Interpol operation exposes $122.5M crypto wallet tied to romance-scam laundering

Interpol said a crypto wallet linked to a suspected romance-scam money launderer processed more than $122.5 million in 10 months, as Thai authorities arrested two suspects and traced funds moving through cross-chain token swaps. For PSPs, the point is simple: fraud proceeds are not just sitting in bank accounts anymore; they are being pushed through crypto rails, and investigators are now targeting both fiat and virtual-asset touchpoints.

  1. Interpol said Thursday that the Thai case was part of Operation First Light 2026, a global campaign against social engineering scams and the financial infrastructure used to launder their proceeds. The operation involved authorities in 97 countries and territories.
  2. Across the operation, authorities made 5,811 arrests and seized $293 million in illicit assets tied to fraud and money laundering. They also analyzed 152,808 cases, blocked 31,014 bank accounts, solved 23,715 investigations and identified 15,606 suspects.

- _INFORMATION PROVIDED_
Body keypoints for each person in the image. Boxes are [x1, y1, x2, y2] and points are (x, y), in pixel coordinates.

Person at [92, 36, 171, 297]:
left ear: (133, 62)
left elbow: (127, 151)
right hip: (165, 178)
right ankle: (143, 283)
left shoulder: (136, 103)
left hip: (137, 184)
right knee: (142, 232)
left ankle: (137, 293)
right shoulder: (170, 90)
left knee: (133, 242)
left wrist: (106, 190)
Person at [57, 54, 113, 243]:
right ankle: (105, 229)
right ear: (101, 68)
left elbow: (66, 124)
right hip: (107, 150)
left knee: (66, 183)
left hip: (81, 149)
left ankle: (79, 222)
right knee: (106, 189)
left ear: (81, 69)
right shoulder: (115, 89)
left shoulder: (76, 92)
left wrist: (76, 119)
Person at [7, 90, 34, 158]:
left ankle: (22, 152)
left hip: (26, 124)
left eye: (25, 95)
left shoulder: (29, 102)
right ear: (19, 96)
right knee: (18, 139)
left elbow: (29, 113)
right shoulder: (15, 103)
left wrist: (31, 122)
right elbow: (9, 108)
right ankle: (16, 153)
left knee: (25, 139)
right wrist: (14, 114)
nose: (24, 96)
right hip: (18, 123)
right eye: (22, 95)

- _ACTIONS TO TAKE_
a) In the Interpol article, how many countries and territories took part in Operation First Light 2026?
b) In the Interpol article, transcribe the part that opens with the words containing "1. Interpol said" and closes with "countries and territories.".

- _EXPECTED OUTPUTS_
a) 97 countries and territories

b)
1. Interpol said Thursday that the Thai case was part of Operation First Light 2026, a global campaign against social engineering scams and the financial infrastructure used to launder their proceeds. The operation involved authorities in 97 countries and territories.